Dalam hati, “ASDFGHJKL!!!!”, yang terlontar, “Ya kali, Pak!” dan dibalas lagi, “Gapapa dong, kan enak kalau lama-lama.” Oh, rasanya saya ingin berkata kasar. Belum lagi ia memundurkan posisi duduknya sehingga lebih mepet dengan badan saya. Untung cepat sadar, saya langsung kasih batas dengan tas dan mendorong sedikit.
Dalam perjalanan yang sangat sebentar itu (terima kasih Tuhan, kantor saya dekat), ia bercerita tentang pekerjaannya yang termakan janji palsu poin-poin dari perusahaan, serta penumpang yang sering memberikan komentar setelah perjalanan selesai. Untuk masalah komentar, no wonder, saya rasanya juga ingin begitu, tapi saya tahan saja atas nama empati, saya masih manusia.
Ketahuilah bahwa kaki saya masih belum bisa berjalan normal sehingga saat saya turun dari motor, saya berjalan dengan pincang, terlebih hari itu saya memilih meninggalkan tongkat di rumah.

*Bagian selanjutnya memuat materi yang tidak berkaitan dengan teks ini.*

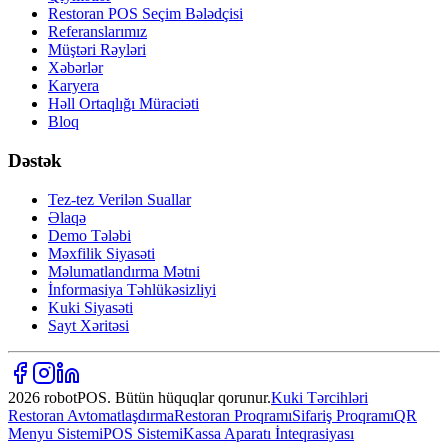
Restoran POS Seçim Bələdçisi
Referanslarımız
Müştəri Rəyləri
Xəbərlər
Karyera
Həll Ortaqlığı Müraciəti
Bloq
Dəstək
Tez-tez Verilən Suallar
Əlaqə
Demo Tələbi
Məxfilik Siyasəti
Məlumatlandırma Mətni
İnformasiya Təhlükəsizliyi
Kuki Siyasəti
Sayt Xəritəsi
2026 robotPOS. Bütün hüquqlar qorunur.
Kuki Tərcihləri
Restoran Avtomatlaşdırma
Restoran Proqramı
Sifariş Proqramı
QR
Menyu Sistemi
POS Sistemi
Kassa Aparatı İnteqrasiyası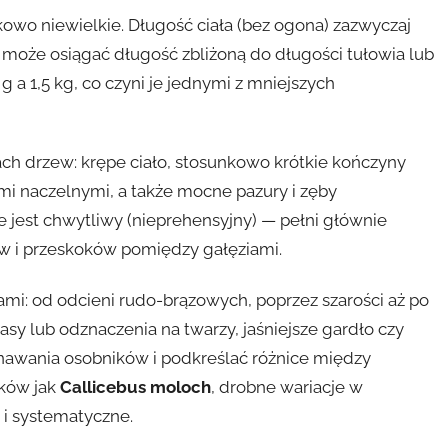
owo niewielkie. Długość ciała (bez ogona) zazwyczaj
i może osiągać długość zbliżoną do długości tułowia lub
 a 1,5 kg, co czyni je jednymi z mniejszych
ch drzew: krępe ciało, stosunkowo krótkie kończyny
mi naczelnymi, a także mocne pazury i zęby
e jest chwytliwy (nieprehensyjny) — pełni głównie
ów i przeskoków pomiędzy gałęziami.
i: od odcieni rudo-brązowych, poprzez szarości aż po
pasy lub odznaczenia na twarzy, jaśniejsze gardło czy
nawania osobników i podkreślać różnice między
nków jak
Callicebus moloch
, drobne wariacje w
i systematyczne.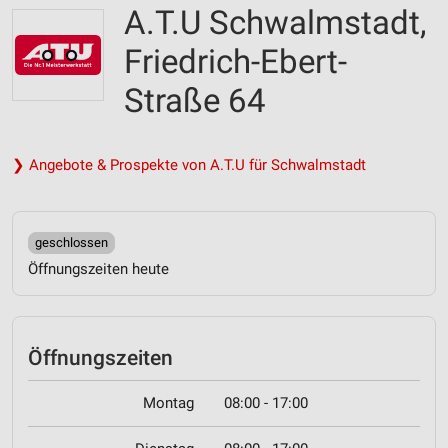
A.T.U Schwalmstadt,
Friedrich-Ebert-
Straße 64
❯ Angebote & Prospekte von A.T.U für Schwalmstadt
geschlossen
Öffnungszeiten heute
Öffnungszeiten
Montag
08:00 - 17:00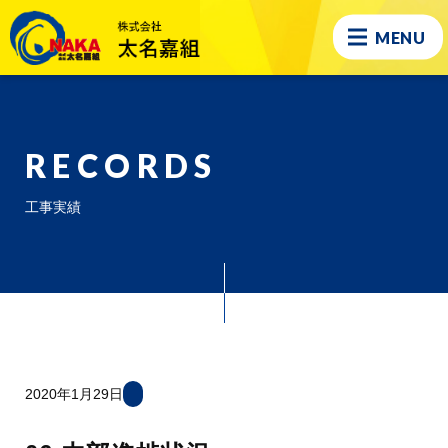
MENU
RECORDS
工事実績
2020年1月29日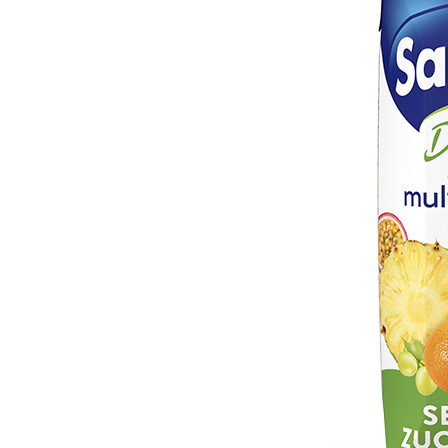
DOLCI E DESSERT
ZYMIL
FORMAGGI
PASTA
CAFFÈ
RISO
VEDI TUTTI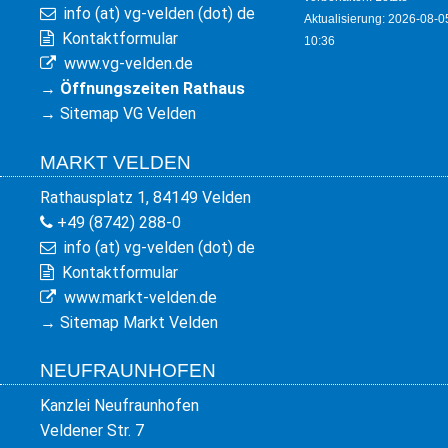
info (at) vg-velden (dot) de
Aktualisierung: 2026-08-0
Kontaktformular
10:36
www.vg-velden.de
→
Öffnungszeiten Rathaus
→
Sitemap VG Velden
MARKT VELDEN
Rathausplatz 1, 84149 Velden
+49 (8742) 288-0
info (at) vg-velden (dot) de
Kontaktformular
www.markt-velden.de
→
Sitemap Markt Velden
NEUFRAUNHOFEN
Kanzlei Neufraunhofen
Veldener Str. 7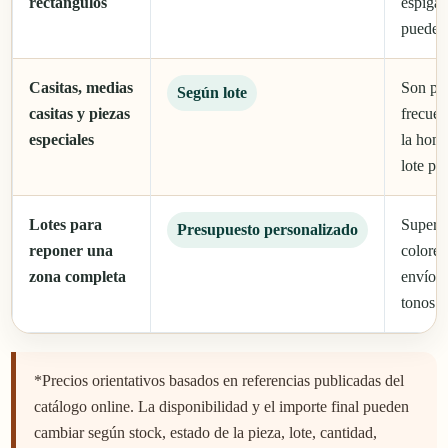
rectángulos
espigas
pueden 
Casitas, medias
Son pi
Según lote
casitas y piezas
frecuen
especiales
la hom
lote pe
Lotes para
Superfi
Presupuesto personalizado
reponer una
colores
zona completa
envío y
tonos.
*Precios orientativos basados en referencias publicadas del
catálogo online. La disponibilidad y el importe final pueden
cambiar según stock, estado de la pieza, lote, cantidad,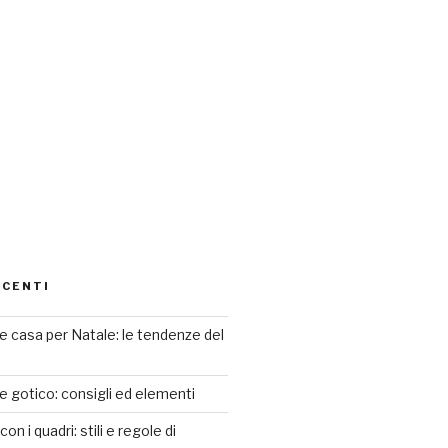
ECENTI
 casa per Natale: le tendenze del
le gotico: consigli ed elementi
n i quadri: stili e regole di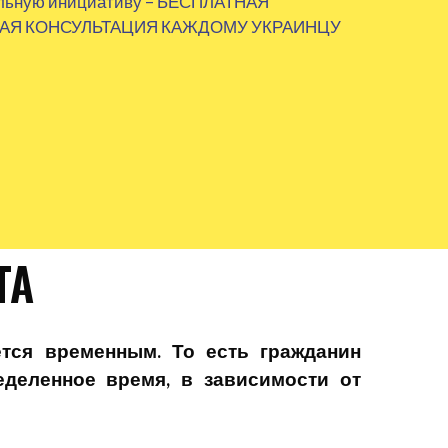
ельную инициативу – БЕСПЛАТНАЯ
АЯ КОНСУЛЬТАЦИЯ КАЖДОМУ УКРАИНЦУ
ТА
ется временным. То есть гражданин
еделенное время, в зависимости от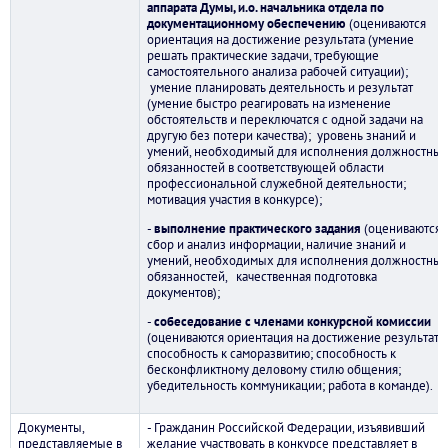
аппарата Думы
,
и.о. начальника отдела по
документационному обеспечению
(оцениваются
ориентация на достижение результата (умение
решать практические задачи, требующие
самостоятельного анализа рабочей ситуации);
умение планировать деятельность и результат
(умение быстро реагировать на изменение
обстоятельств и переключатся с одной задачи на
другую без потери качества); уровень знаний и
умений, необходимый для исполнения должностны
обязанностей в соответствующей области
профессиональной служебной деятельности;
мотивация участия в конкурсе);
-
выполнение практического задания
(оцениваются
сбор и анализ информации, наличие знаний и
умений, необходимых для исполнения должностны
обязанностей, качественная подготовка
документов);
-
собеседование с членами конкурсной комиссии
(оцениваются ориентация на достижение результата;
способность к саморазвитию; способность к
бесконфликтному деловому стилю общения;
убедительность коммуникации; работа в команде).
Документы,
- Гражданин Российской Федерации, изъявивший
представляемые в
желание участвовать в конкурсе представляет в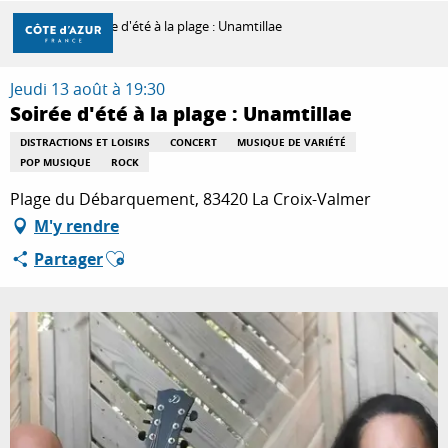
Aller
Accueil
Soirée d'été à la plage : Unamtillae
au
contenu
principal
Jeudi 13 août à 19:30
DÉCOUVRIR
Soirée d'été à la plage : Unamtillae
DISTRACTIONS ET LOISIRS
CONCERT
MUSIQUE DE VARIÉTÉ
POP MUSIQUE
ROCK
À FAIRE
Plage du Débarquement, 83420 La Croix-Valmer
M'y rendre
SÉJOURNER
Ajouter aux favoris
Partager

Keluarlah kata-kata yang sepertinya menggambarkan sang driver dengan lebih baik lagi, “Oalah, pincang!” Nada bicaranya, sungguh, bikin saya jengkel ingin jitak, tapi yang kencang gitu.
Mengapa ya, ada saja orang-orang seperti ini? Mungkin ada yang bilang biasa saja atau, “Ah, itu kan bercanda!” Menurut saya, bercanda yang seperti itu sudah ketinggalan zaman.